(Supplied records)

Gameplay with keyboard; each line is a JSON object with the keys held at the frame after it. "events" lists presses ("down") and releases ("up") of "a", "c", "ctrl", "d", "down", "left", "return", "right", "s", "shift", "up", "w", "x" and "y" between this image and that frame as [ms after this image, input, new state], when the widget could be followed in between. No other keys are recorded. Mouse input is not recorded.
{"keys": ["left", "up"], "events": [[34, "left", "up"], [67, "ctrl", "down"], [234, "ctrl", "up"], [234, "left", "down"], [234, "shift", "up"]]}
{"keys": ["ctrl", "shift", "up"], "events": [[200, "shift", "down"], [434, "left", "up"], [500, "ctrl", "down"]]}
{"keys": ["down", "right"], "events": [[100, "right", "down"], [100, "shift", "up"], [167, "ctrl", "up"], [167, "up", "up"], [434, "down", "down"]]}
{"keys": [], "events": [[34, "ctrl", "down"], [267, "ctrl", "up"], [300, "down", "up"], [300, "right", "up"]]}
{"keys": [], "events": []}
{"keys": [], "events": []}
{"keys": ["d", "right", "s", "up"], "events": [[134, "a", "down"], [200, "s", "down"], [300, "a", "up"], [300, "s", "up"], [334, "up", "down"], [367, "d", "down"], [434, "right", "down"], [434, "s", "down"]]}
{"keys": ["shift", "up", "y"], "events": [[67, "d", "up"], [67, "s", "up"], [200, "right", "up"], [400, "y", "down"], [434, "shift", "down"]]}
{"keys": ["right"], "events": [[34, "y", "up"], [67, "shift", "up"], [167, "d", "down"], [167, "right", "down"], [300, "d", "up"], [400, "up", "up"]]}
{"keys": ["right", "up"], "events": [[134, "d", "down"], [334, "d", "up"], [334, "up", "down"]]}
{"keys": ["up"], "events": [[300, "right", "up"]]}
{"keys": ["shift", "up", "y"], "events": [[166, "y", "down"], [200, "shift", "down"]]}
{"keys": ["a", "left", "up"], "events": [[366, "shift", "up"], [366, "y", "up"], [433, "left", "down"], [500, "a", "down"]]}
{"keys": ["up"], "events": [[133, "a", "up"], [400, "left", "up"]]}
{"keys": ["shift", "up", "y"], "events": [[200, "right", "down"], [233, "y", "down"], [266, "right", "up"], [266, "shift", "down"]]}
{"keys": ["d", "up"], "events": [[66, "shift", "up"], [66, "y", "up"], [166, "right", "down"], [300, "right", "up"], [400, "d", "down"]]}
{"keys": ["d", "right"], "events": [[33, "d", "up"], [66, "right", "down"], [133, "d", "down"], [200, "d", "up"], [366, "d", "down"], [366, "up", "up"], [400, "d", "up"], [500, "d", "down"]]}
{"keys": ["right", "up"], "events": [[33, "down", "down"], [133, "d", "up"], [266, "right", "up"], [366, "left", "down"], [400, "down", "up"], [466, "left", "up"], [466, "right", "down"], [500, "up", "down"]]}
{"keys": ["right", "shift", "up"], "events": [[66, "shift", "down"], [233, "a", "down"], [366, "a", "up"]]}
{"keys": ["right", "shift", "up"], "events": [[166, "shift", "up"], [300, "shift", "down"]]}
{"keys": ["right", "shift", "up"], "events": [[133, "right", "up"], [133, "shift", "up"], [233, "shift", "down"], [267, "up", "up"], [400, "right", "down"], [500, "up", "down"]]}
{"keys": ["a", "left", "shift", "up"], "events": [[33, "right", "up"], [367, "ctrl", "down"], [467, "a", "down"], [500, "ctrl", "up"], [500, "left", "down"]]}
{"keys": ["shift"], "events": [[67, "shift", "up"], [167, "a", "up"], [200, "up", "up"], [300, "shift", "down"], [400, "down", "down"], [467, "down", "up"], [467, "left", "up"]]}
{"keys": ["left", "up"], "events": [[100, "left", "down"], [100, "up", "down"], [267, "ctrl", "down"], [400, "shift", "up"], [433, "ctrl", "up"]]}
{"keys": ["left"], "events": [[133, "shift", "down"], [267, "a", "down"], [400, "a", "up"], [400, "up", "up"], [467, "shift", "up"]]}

(End Supplied records)

Look through the entries above for the word "ctrl". Copy every line where it shows up.

* Result below:
Gameplay with keyboard; each line is a JSON object with the keys held at the frame after it. "events" lists presses ("down") and releases ("up") of "a", "c", "ctrl", "d", "down", "left", "return", "right", "s", "shift", "up", "w", "x" and "y" between this image and that frame as [ms after this image, input, new state], when the widget could be followed in between. No other keys are recorded. Mouse input is not recorded.
{"keys": ["left", "up"], "events": [[34, "left", "up"], [67, "ctrl", "down"], [234, "ctrl", "up"], [234, "left", "down"], [234, "shift", "up"]]}
{"keys": ["ctrl", "shift", "up"], "events": [[200, "shift", "down"], [434, "left", "up"], [500, "ctrl", "down"]]}
{"keys": ["down", "right"], "events": [[100, "right", "down"], [100, "shift", "up"], [167, "ctrl", "up"], [167, "up", "up"], [434, "down", "down"]]}
{"keys": [], "events": [[34, "ctrl", "down"], [267, "ctrl", "up"], [300, "down", "up"], [300, "right", "up"]]}
{"keys": ["a", "left", "shift", "up"], "events": [[33, "right", "up"], [367, "ctrl", "down"], [467, "a", "down"], [500, "ctrl", "up"], [500, "left", "down"]]}
{"keys": ["left", "up"], "events": [[100, "left", "down"], [100, "up", "down"], [267, "ctrl", "down"], [400, "shift", "up"], [433, "ctrl", "up"]]}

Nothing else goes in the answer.